Los peligros de esa concepción del feminismo
Pero, sin dejar de entender y valorar todos los argumentos anteriores, también existen numerosos peligros detrás de la reivindicación de la identidad femenina que se esconde detrás del feminismo cultural o feminismo de la diferencia. Niega que seamos iguales y que entre todos seamos diferentes, sin que esas singularidades las marque el género de cada cual. Apelar a mensajes esencialistas refuerza a quienes quieren perpetuar los papeles de unos y de otras en la sociedad, los tradicionales, los que liberan a unos y los que condenan a otras. Los argumentos biologistas ponen de parte del varón la violencia y la ambición y del lado de la mujer el cuidado y la sumisión. En el fondo, todos estos mensajes también nos hablan de quién es la “mujer mujer” y cuál no lo es.
Los discursos identitarios, todos ellos, no sólo niegan la individualidad sino lo que es más importante: borran la comunidad humana. No hace falta hablar de feminizar la sociedad para hacerla mejor, sólo es necesario hablar de humanizarla y que todos sus miembros cuenten lo mismo, porque todos seamos responsables unos de otros, sin identificar ese valor con ninguna de las dos mitades, porque esas dos mitades no son tales, son un todo. Para que sea de verdad, para que sea creíble y asumible por todos, hay que emanciparse de la biología y no ligar a ella valores ni roles, ni por tanto derechos específicos ni obligaciones particulares.
Si feminizar la política es hacerla como se supone que son las mujeres, si una sociedad, cuanto más cuidadora, más femenina, ¿qué hacemos con las mujeres que no se sienten como se supone que deben hacerlo?, ¿es una alienación porque han renunciado o a abominado o han borrado de su código genético valores que forman parte de su esencia, de su código genético?, ¿sufre de una cuarta alienación que hay que sumar a aquellas de las que habló Marx?

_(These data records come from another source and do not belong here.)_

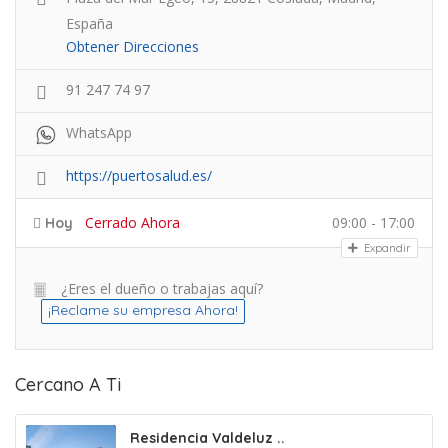
España
Obtener Direcciones
91 247 74 97
WhatsApp
https://puertosalud.es/
Cerrado Ahora
09:00 - 17:00
Hoy
Expandir
¿Eres el dueño o trabajas aquí?
¡Reclame su empresa Ahora!
Cercano A Ti
Residencia Valdeluz ..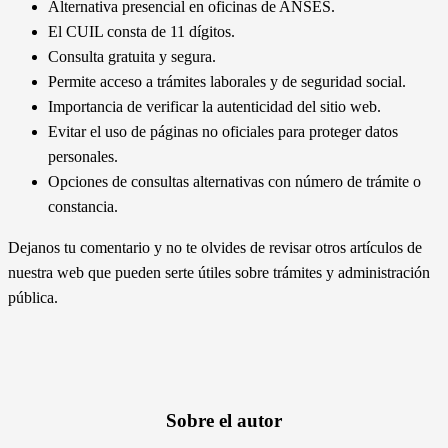
Nombre completo del titular.
Consulta online en la web oficial de ANSES.
Alternativa presencial en oficinas de ANSES.
El CUIL consta de 11 dígitos.
Consulta gratuita y segura.
Permite acceso a trámites laborales y de seguridad social.
Importancia de verificar la autenticidad del sitio web.
Evitar el uso de páginas no oficiales para proteger datos
personales.
Opciones de consultas alternativas con número de trámite o
constancia.
Dejanos tu comentario y no te olvides de revisar otros artículos de
nuestra web que pueden serte útiles sobre trámites y administración
pública.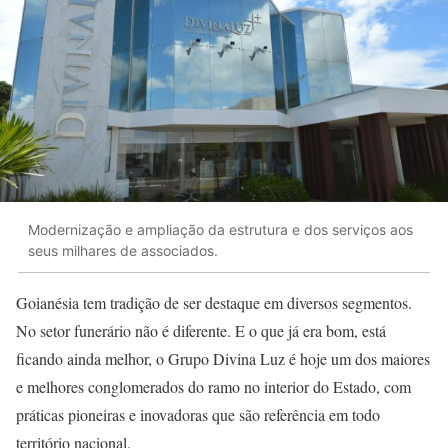
Modernização e ampliação da estrutura e dos serviços aos
seus milhares de associados.
Goianésia tem tradição de ser destaque em diversos segmentos.
No setor funerário não é diferente. E o que já era bom, está
ficando ainda melhor, o Grupo Divina Luz é hoje um dos maiores
e melhores conglomerados do ramo no interior do Estado, com
práticas pioneiras e inovadoras que são referência em todo
território nacional.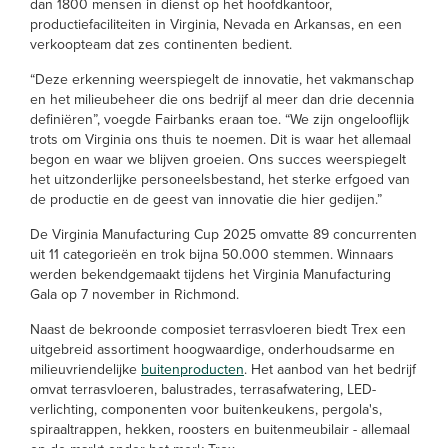
dan 1800 mensen in dienst op het hoofdkantoor,
productiefaciliteiten in Virginia, Nevada en Arkansas, en een
verkoopteam dat zes continenten bedient.
“Deze erkenning weerspiegelt de innovatie, het vakmanschap
en het milieubeheer die ons bedrijf al meer dan drie decennia
definiëren”, voegde Fairbanks eraan toe. “We zijn ongelooflijk
trots om Virginia ons thuis te noemen. Dit is waar het allemaal
begon en waar we blijven groeien. Ons succes weerspiegelt
het uitzonderlijke personeelsbestand, het sterke erfgoed van
de productie en de geest van innovatie die hier gedijen.”
De Virginia Manufacturing Cup 2025 omvatte 89 concurrenten
uit 11 categorieën en trok bijna 50.000 stemmen. Winnaars
werden bekendgemaakt tijdens het Virginia Manufacturing
Gala op 7 november in Richmond.
Naast de bekroonde composiet terrasvloeren biedt Trex een
uitgebreid assortiment hoogwaardige, onderhoudsarme en
milieuvriendelijke
buitenproducten
. Het aanbod van het bedrijf
omvat terrasvloeren, balustrades, terrasafwatering, LED-
verlichting, componenten voor buitenkeukens, pergola's,
spiraaltrappen, hekken, roosters en buitenmeubilair - allemaal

Quizás, en lugar de hablar de feminizar la sociedad de lo que hay que hablar es de despatriarcalizarla. A quien ejerce un poder despótico y la violencia tanto física como simbólica para defender el que cree que es lugar hay que hablarle de igualdad, y no darle la razón y afirmar que somos diferentes y que los valores masculinos son el dominio, la fuerza y la competitividad y los femeninos, la bondad, la solidaridad y la cooperación, y quizás también la sumisión, porque eso es lo que tenemos todos en mente cuando pensamos en la imagen idealizada de una madre.
Los valores no tienen género. La nueva humanidad que hemos de construir todos ha de ser todo eso: cooperativa, solidaria, igualitaria y buena, no por feminizarse, sino por humanizarse.